*DESCRIPTION OF THE TASK*
Find every line below with the word "model". Then give only how many there are.

*DATA FOR REVIEW*
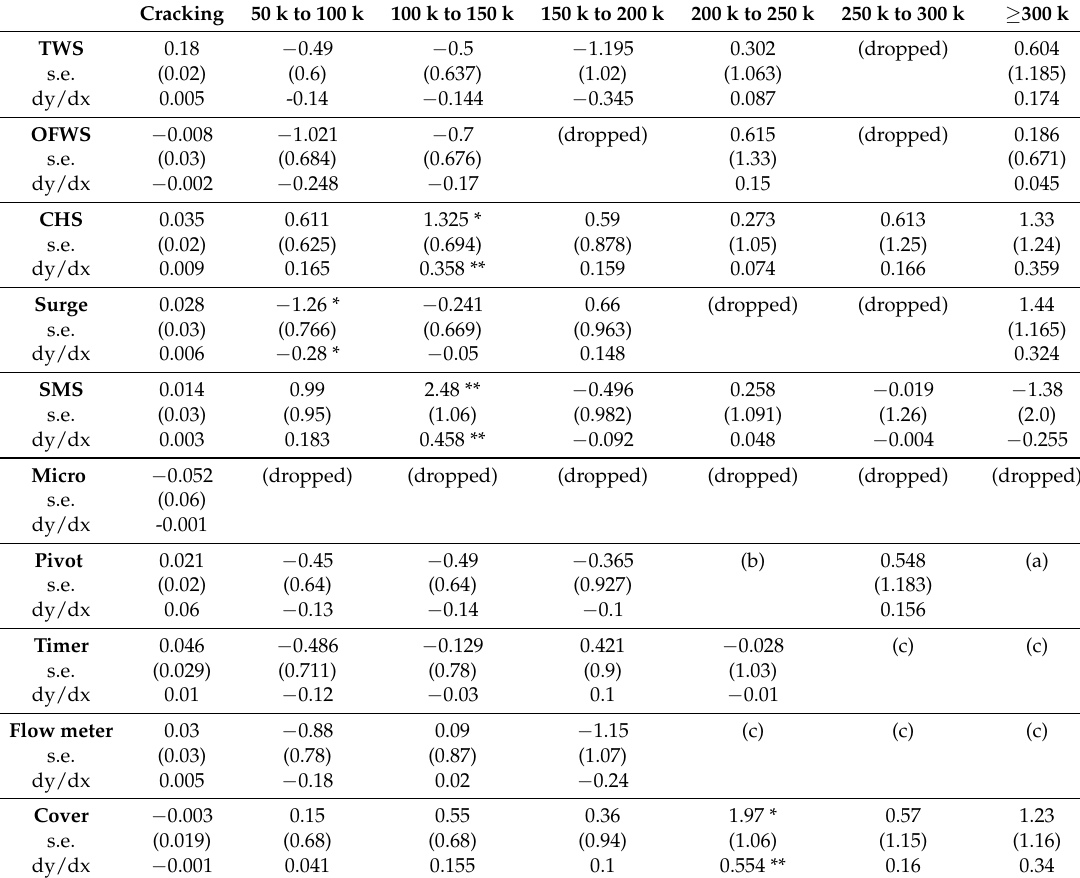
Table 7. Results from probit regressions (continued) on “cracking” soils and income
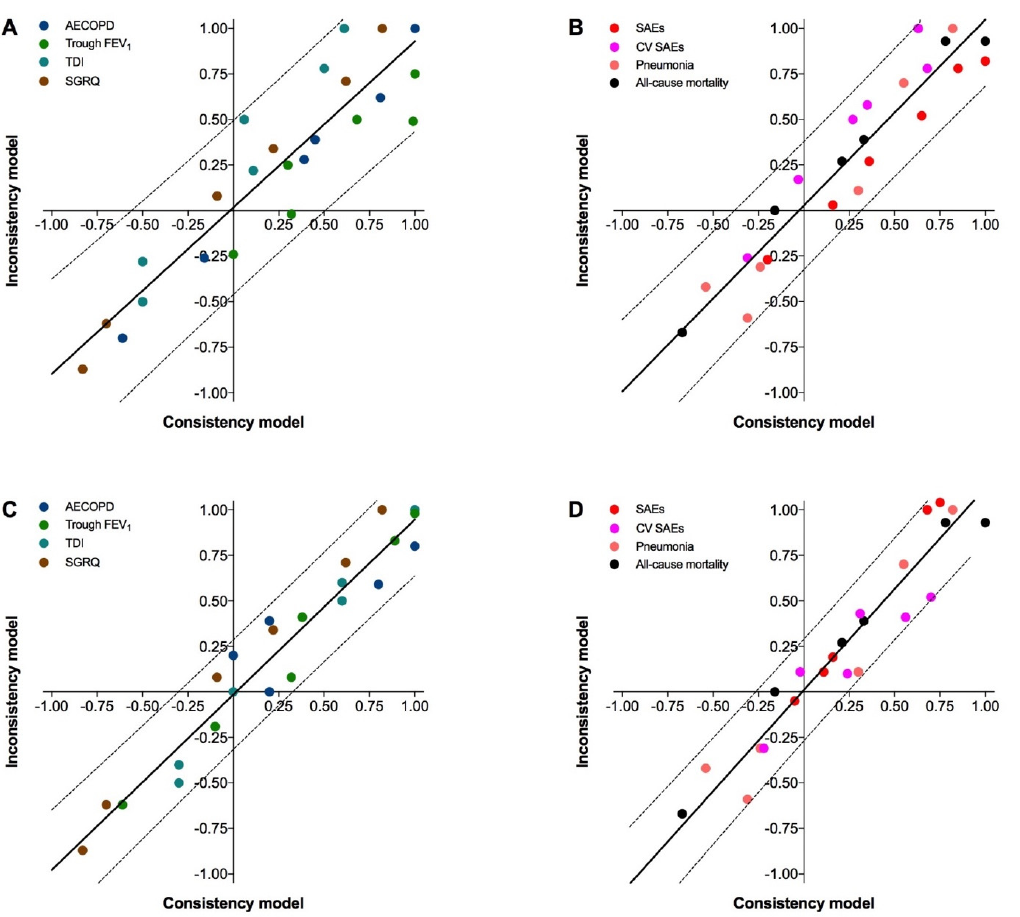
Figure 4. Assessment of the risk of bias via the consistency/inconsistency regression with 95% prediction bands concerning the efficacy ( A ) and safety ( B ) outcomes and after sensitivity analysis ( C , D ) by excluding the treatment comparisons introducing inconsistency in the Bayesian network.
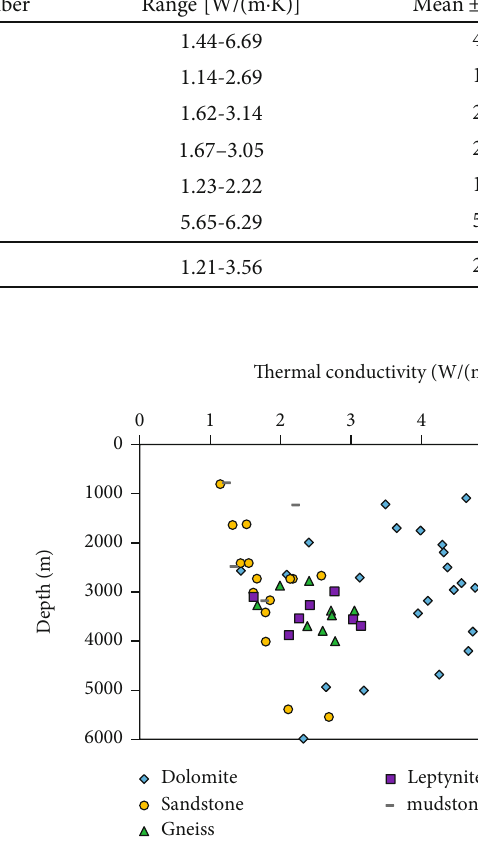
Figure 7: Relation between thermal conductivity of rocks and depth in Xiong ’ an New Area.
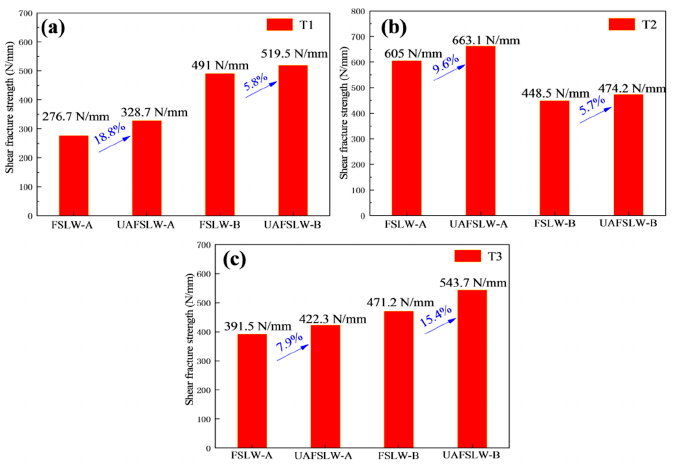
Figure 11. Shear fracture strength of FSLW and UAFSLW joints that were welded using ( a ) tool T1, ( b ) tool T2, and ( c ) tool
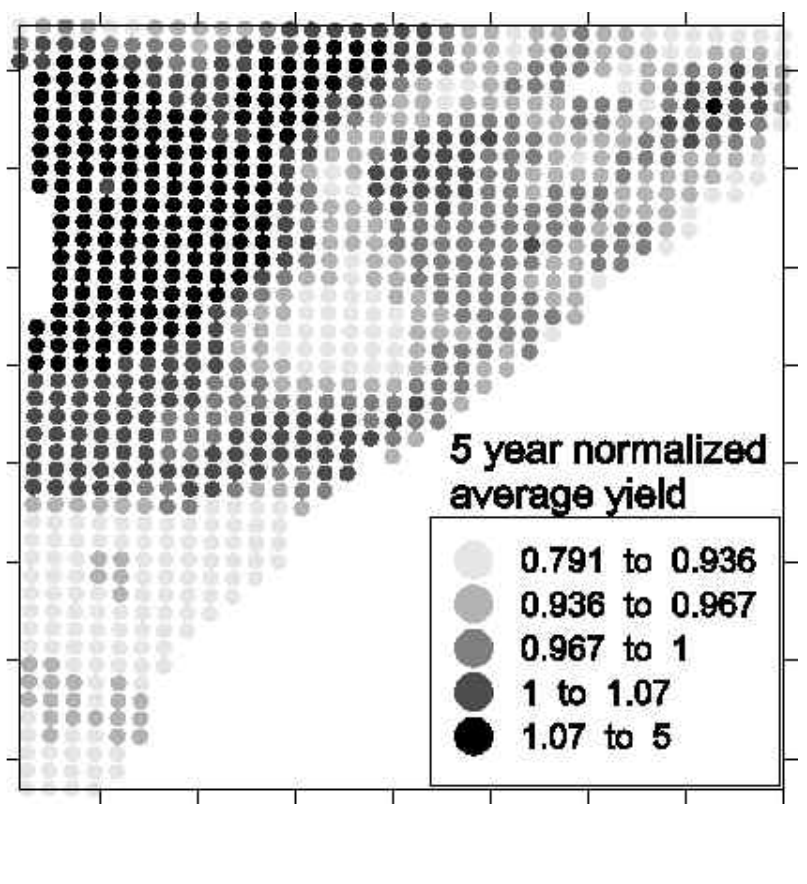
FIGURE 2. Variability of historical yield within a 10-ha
* * *
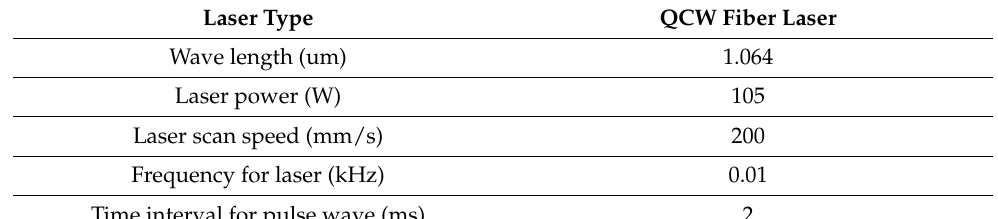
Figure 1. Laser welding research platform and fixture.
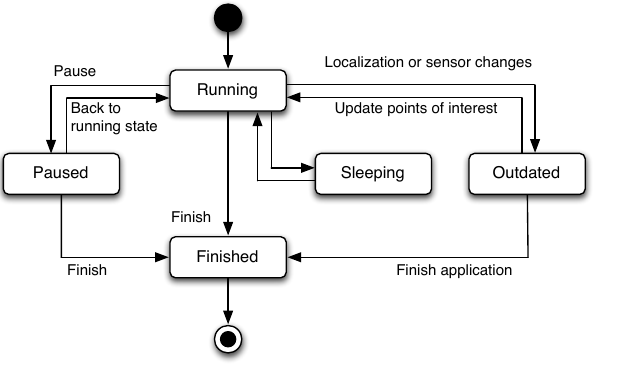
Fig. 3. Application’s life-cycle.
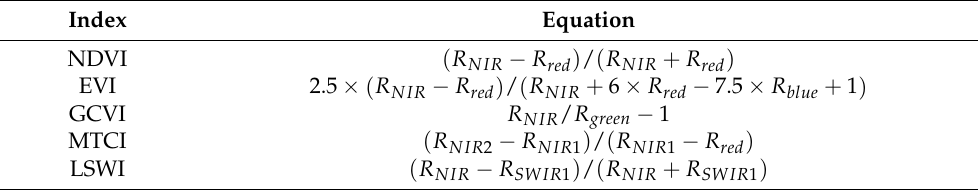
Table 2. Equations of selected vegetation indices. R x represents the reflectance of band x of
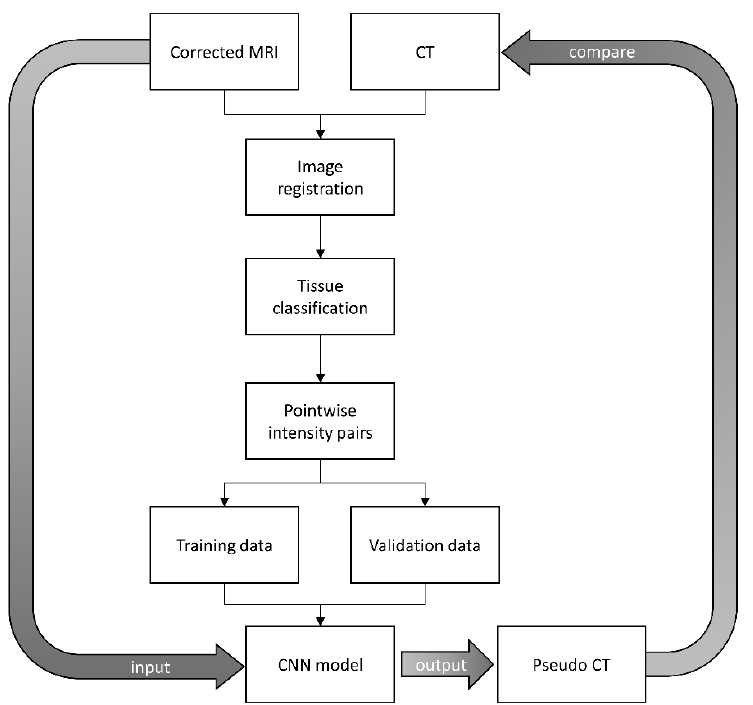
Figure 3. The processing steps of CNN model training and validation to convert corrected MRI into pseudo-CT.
--
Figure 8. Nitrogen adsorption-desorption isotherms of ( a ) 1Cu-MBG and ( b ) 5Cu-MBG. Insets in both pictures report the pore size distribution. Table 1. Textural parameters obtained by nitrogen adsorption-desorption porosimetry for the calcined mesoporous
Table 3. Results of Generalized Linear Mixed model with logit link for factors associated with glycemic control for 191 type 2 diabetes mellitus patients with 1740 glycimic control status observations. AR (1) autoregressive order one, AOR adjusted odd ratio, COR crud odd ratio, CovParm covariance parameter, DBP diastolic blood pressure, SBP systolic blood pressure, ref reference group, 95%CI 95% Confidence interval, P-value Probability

*TASK RESULT*
2